● Exercise objective: Copy the stretch from "country: ZA" through the end of the items, swapping "latitude" for "lat" and leaving everything else as it is.
═════ Exercise data ═════
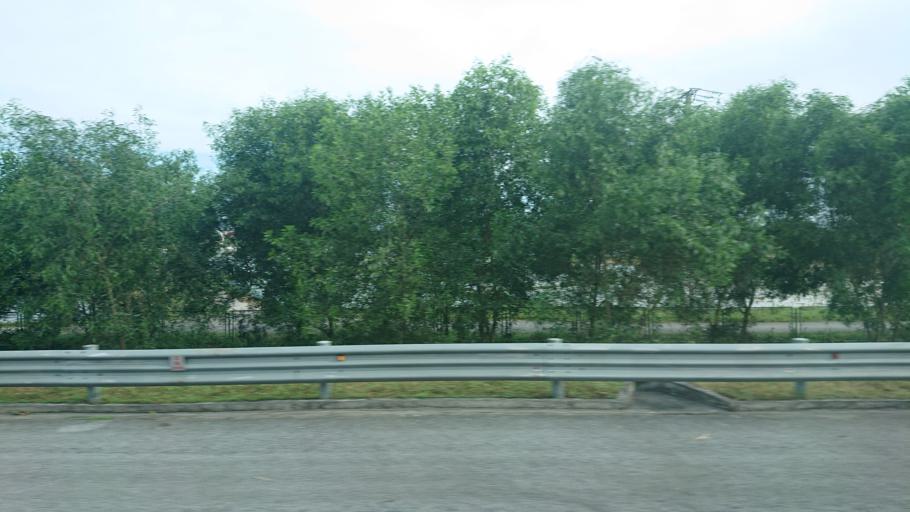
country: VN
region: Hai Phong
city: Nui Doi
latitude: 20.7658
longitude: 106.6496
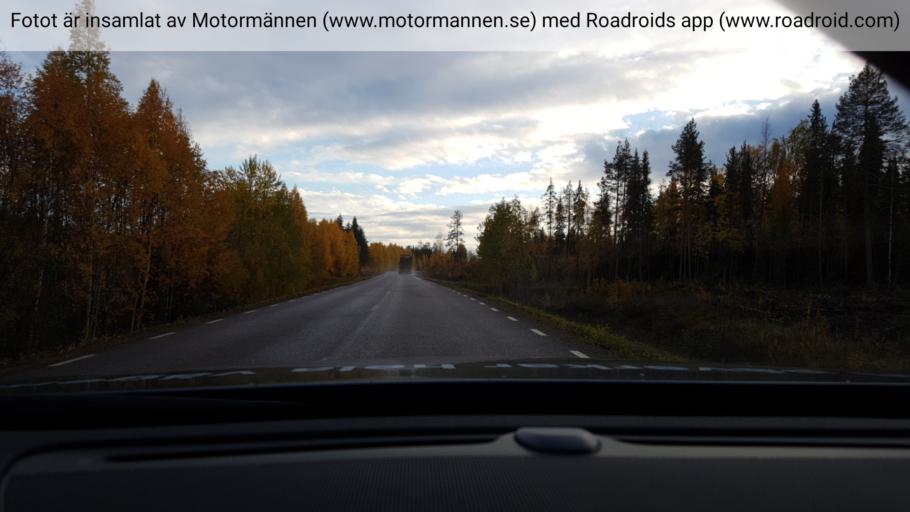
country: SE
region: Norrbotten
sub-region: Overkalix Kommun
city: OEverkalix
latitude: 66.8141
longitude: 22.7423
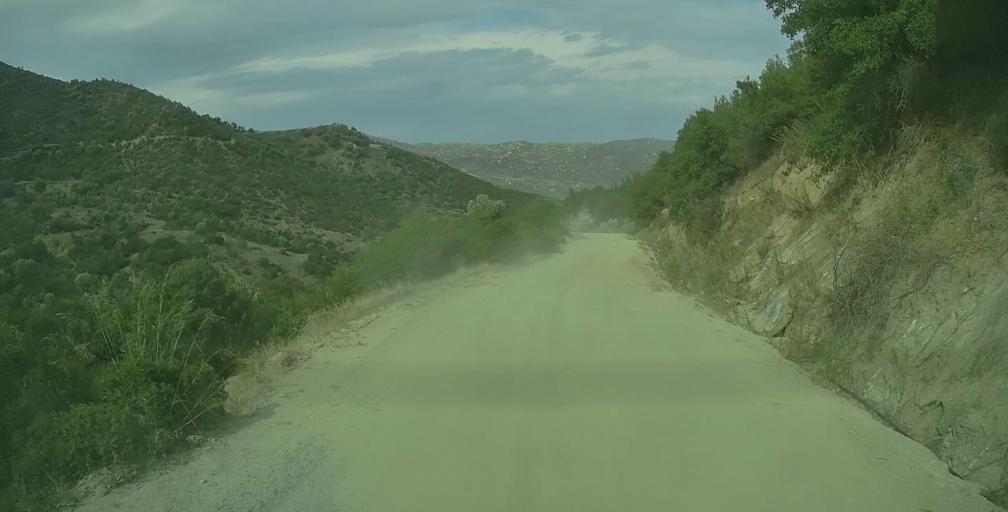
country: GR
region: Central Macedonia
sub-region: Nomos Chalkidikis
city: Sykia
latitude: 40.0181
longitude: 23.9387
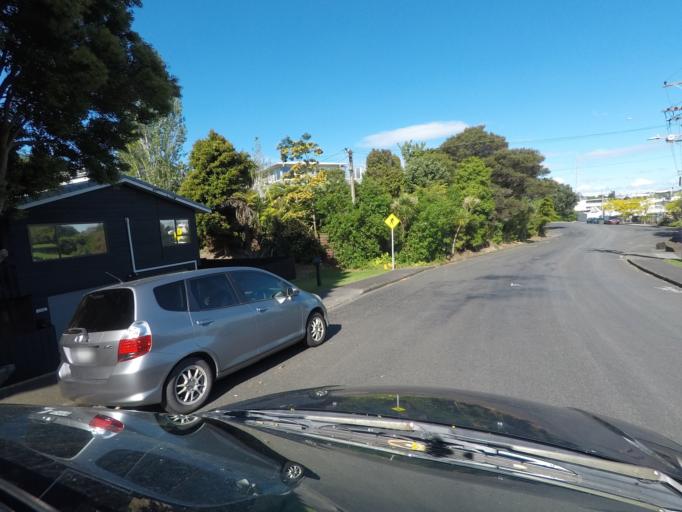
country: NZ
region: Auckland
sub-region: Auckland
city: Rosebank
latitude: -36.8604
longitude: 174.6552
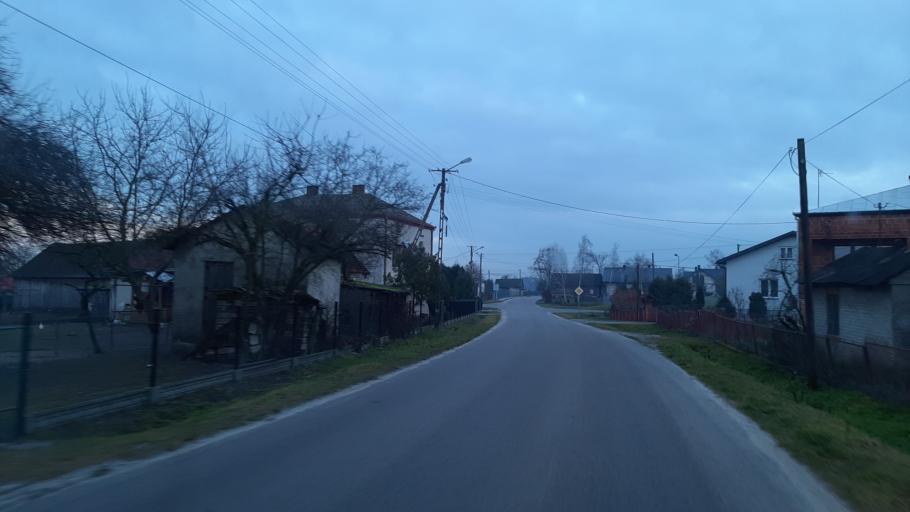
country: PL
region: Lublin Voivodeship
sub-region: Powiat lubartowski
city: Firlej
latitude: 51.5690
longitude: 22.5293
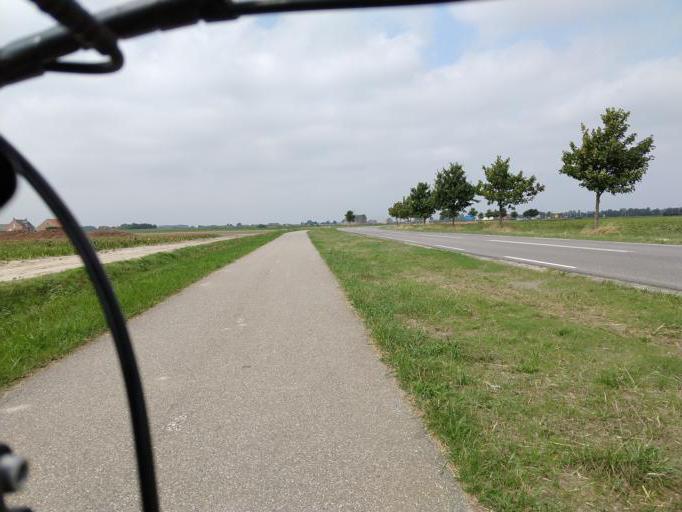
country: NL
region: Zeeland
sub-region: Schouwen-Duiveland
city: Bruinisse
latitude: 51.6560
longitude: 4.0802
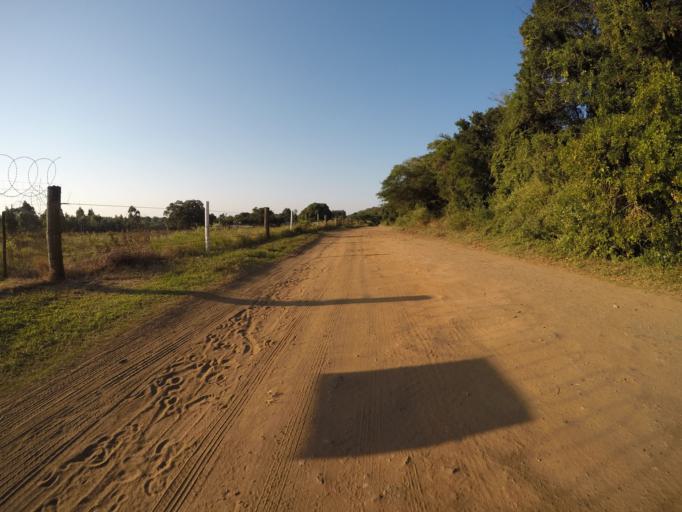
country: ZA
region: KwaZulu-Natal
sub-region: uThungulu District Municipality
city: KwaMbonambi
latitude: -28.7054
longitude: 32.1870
═════
● Answer for the task:
country: ZA
region: KwaZulu-Natal
sub-region: uThungulu District Municipality
city: KwaMbonambi
lat: -28.7054
longitude: 32.1870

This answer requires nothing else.